*** Opening TEXT BLOCK ***

If you’ve been following the "Kiwi-chan" project, you know we’ve been chasing a holy grail: a fully autonomous, local-LLM-powered Minecraft bot that doesn’t just mine stones, but understands why it’s mining them. And after a brutal, beautiful, and slightly chaotic 4-hour sprint, we have news.

We have officially gone 100% Local. No cloud APIs. No latency. Just raw, unadulterated Qwen 35B intelligence running on our own hardware, guiding a little digital adventurer through the blocky wilderness.

The Numbers Don't Lie (But They Are Honest)

Let’s talk stats, because in Devlogs, numbers are the only things that don’t lie. Over the last 4 hours, Kiwi-chan executed:

  • Total Actions: 3,917
  • Successful Actions: 1,861
  • Success Rate: 47.5%

Yes, you read that right. 47.5%.

Now, I hear you screaming, "47%? That’s barely better than a coin flip!" But wait! Context is king. In the world of autonomous agents dealing with complex physics, inventory management, and dynamic biome generation, a 50/50 split isn’t a failure—it’s a learning curve. Every failure is a data point. Every crash is a lesson. And every successful gather_birch_log is a victory for local inference.

The Great Stone Obsession (And How We Broke It)

The most entertaining (and frustrating) arc this session was Kiwi-chan’s relationship with Stone.

If you look at the [RECENT FAILURES] log, you’ll see a haunting pattern:
mine_stone, mine_stone, mine_stone, mine_stone, mine_stone.

Kiwi-chan got stuck in a loop. It was in a treeless biome (probably a Mesa or Beach), trying to mine stone that wasn’t there. The local LLM, Qwen 35B, was trying so hard to be helpful that it kept suggesting mine_stone even when the environment screamed "NO STONE HERE!"

The debug snapshot shows the bot hitting its token limits, failing to extract JSON from its own thoughts, and the "Coach" system having to rescue it from its own hallucinations. It was like watching a genius have a panic attack in real-time.

But then, the Boredom Trigger kicked in. đŸ„±

The system detected that mine_stone had failed 5 times in a row. The "Coach" (also local!) stepped in and said, "Okay, Kiwi, you’re bored. Let’s try something else."

And just like that, the goal shifted to gather_birch_log.

The Evolution: From Code Monkey to Explorer

What’s fascinating is how the code evolved in real-time. Look at the [RECENT CODE HISTORY]:

  1. The Naive Miner: Early attempts tried to mine stone directly, failing because the block wasn’t there.
  2. The Auditor: The bot learned to check beforeCount and afterCount to verify inventory changes. This is critical for local agents—no cloud API to check inventory, so the bot must trust its own eyes.
  3. The Survivor: Finally, the bot switched to gather_birch_log. The code became cleaner, using GoalXZ for precise item pickup and respecting the useExtraInfo Y-level checks.

*** Closing TEXT BLOCK ***

▶ INSTRUCTIONS:
1/ List the stages of code evolution named in the Kiwi-chan devlog, giving each stage's name as it appears in the text.
2/ Answer these questions about the Kiwi-chan devlog, each on its own line:
(a) How many total actions did Kiwi-chan execute over the last 4 hours?
(b) How many times in a row did mine_stone fail before the system detected it?
(c) What goal did Kiwi-chan switch to after the Boredom Trigger?
3/ Continue the Kiwi-chan devlog from where it stops, keeping its voice and format.

*** Opening EXCERPTED RECORDS ***

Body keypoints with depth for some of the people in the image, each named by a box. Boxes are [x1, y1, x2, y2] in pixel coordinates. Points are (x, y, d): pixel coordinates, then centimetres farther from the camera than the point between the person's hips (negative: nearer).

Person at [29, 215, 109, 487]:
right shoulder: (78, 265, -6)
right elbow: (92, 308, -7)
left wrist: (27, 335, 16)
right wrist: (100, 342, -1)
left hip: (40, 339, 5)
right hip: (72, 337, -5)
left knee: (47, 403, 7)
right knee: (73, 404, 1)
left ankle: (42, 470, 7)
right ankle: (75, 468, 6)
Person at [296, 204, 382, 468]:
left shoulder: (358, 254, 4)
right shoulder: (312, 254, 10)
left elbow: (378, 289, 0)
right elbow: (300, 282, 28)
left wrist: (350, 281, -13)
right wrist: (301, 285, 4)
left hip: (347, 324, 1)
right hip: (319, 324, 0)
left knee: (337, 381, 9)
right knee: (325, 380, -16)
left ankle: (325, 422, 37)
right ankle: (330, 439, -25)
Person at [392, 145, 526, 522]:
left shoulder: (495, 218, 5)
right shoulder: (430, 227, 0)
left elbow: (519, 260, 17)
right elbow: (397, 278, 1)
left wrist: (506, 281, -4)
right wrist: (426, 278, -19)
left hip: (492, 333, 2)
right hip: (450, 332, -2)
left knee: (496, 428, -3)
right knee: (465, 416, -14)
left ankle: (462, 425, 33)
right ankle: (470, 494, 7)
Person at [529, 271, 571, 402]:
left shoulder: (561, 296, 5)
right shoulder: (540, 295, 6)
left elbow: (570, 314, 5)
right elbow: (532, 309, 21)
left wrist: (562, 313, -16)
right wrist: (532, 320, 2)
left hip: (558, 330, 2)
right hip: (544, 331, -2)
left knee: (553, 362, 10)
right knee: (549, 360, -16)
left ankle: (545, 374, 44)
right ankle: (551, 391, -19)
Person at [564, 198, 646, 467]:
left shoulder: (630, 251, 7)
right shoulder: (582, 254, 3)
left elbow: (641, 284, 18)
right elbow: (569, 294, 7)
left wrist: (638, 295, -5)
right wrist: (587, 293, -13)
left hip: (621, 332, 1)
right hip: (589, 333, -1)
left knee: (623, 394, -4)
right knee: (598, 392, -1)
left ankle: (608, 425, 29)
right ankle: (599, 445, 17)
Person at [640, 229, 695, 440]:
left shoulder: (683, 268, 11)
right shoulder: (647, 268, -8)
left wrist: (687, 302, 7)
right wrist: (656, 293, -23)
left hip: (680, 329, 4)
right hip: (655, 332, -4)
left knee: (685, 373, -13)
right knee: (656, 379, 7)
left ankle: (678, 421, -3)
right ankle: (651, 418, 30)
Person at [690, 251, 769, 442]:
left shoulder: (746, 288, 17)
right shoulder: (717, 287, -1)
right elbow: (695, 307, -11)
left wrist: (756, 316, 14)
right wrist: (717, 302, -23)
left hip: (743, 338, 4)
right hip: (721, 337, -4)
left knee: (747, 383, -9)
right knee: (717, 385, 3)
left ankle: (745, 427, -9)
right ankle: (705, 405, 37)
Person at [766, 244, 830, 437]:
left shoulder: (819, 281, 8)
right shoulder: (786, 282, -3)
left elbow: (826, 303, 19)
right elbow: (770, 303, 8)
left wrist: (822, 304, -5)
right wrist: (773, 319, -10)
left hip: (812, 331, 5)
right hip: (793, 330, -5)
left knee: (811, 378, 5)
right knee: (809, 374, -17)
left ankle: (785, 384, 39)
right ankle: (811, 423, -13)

*** Closing EXCERPTED RECORDS ***

▶ RESULTS IN ORDER:
1/
1. The Naive Miner
2. The Auditor
3. The Survivor

2/
(a) 3,917
(b) 5 times
(c) gather_birch_log

3/
The success rate jumped! Why? Because the LLM stopped fighting the environment and started working with it. It learned that if it can’t find stone, it should move (explore_forward) or gather what’s available (logs).

Why "Fully Local" Matters

This 47.5% success rate is more impressive than it looks because every decision was made locally.

  • No Cloud Latency: Kiwi-chan didn’t wait 2 seconds for a GPT-4 response. It reasoned in milliseconds.
  • Privacy: No gameplay data left the machine.
  • Cost: $0.00 per action. Infinite scalability.

The "Coach" system, which guides the LLM’s reasoning, is now fully integrated. When the LLM hallucinates a copper_pickaxe recipe, the local Recipe DB rejects it instantly. When the LLM gets stuck, the Boredom Trigger forces exploration. This is a closed-loop system that adapts in real-time.

What’s Next?

The next 4 hours will focus on:

  1. Biome Awareness: Teaching Kiwi-chan to recognize when it’s in a "stone-less" biome and immediately triggering explore_forward.
  2. Inventory Optimization: Reducing the 47.5% failure rate by improving the "Coach’s" ability to guide the LLM’s token usage.
  3. Crafting Chains: Moving from gathering logs to crafting tools, and then to mining stone properly when stone is available.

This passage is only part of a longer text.